- Will Fyffe in the film
- Directed by: Wilfred Noy
- Written by: A. Barr-Smith; Selwyn Jepson; Wilfred Noy;
- Produced by: Neville Clark
- Starring: Will Fyffe; Cathleen Nesbitt; Charles Hawtrey; Donald Gray;
- Cinematography: Jack Parker
- Production company: Butcher's Film Service
- Distributed by: Butcher's Film Service
- Release date: 1936;
- Running time: 86 minutes
- Country: United Kingdom
- Language: English

= Well Done, Henry =

Well Done, Henry is a 1936 British comedy film directed by Wilfred Noy and starring Will Fyffe, Cathleen Nesbitt and Charles Hawtrey. It was written by A. Barr-Smith, Selwyn Jepson and Noy.

== Preservation status ==
The British Film Institute National Archive holds a collection of ephemera but no film or video materials.

== Plot ==
Henry MacNabb is an unsuccessful bank clerk trapped in a miserable home life with a tyrannical wife, an insufferable son, and a daughter mourning a ruined romance. His luck seems to change one morning when he is tasked with delivering high-value bearer bonds directly to the apartment of Sir James Gregg, the bank's chairman. However MacNabb accidentally blunders into the wrong flat, where an infuriated couple, who are expecting a visit from blackmailer, mistake him for the blackmailer's accomplice. After a chaotic misunderstanding, MacNabb improvises by impersonating a detective and successfully outwits the real blackmailer.

When he reaches the correct apartment, unknown to him, Sir James is lying tied up and gagged beneath the sofa, and MacNabb hands the bonds over to an international thief, not questioning why the "Chairman" suddenly speaks with a heavy foreign accent. When the real Sir James's muffled struggles are audible from under the sofa, MacNabb realizes he has been hoodwinked. Terrified but driven by a sudden surge of professional duty, the clerk knocks out the imposter and single-handedly deals with the entire gang. Deeply grateful, Sir James rewards him with a major promotion, allowing MacNabb to return home to a family that will finally treat him as the master of the house.

==Production==
The film was made at the Cricklewood Studios in London, with art direction by Duncan Sutherland.

== Reception ==
The Monthly Film Bulletin wrote: "This plot has the makings of a good film, but the characters and dialogue are patchy. Will Fyfle has to take all the opportunities which the situations give, without much help from the rest of the cast, some of whom are exceedingly weak. Fortunately he is equal to playing a lone hand and always keeps the audience well amused, though he never succeeds in looking his part of a henpecked drudge. Setting and photography are good."

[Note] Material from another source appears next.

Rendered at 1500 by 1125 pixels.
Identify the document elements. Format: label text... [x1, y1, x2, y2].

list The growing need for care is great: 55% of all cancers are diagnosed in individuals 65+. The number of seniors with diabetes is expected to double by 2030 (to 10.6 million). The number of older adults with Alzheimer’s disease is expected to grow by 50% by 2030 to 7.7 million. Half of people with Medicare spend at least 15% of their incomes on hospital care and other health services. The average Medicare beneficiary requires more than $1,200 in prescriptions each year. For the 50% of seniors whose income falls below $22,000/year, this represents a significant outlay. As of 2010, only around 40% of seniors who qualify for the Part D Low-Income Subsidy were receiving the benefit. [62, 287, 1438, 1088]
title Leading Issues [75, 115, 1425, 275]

The Daily Film Renter wrote: "Story of henpecked suburban bank clerk's transformation into dominating 'he-man ' following clash with quartet of crooks. Initial passages in minor key, but development quickens midway, worm's turning affording delightful fun at expense of nagging wife, shiftless son, and bullying boss. Will Fyffe is whole show, concluding diverting performance with characteristic ballad. Agreeably staged, pleasant light entertainment for masses and star fans."

Picturegoer wrote: "Will Fyffe is, of course, the mainspring of the picture, and he gives a worth-while character sketch. As his wife Cathleen Nesbitt 'nags' effectively, and Charles Hawtrey is amusing as her son, Rupert. The plot is unduly spun out, but it is quite nicely directed and developed."

Picture Show wrote: "Will Fyffe is in good form in this mixture of comedy and melodrama. ... The supporting cast give effective performances and it is well set and directed."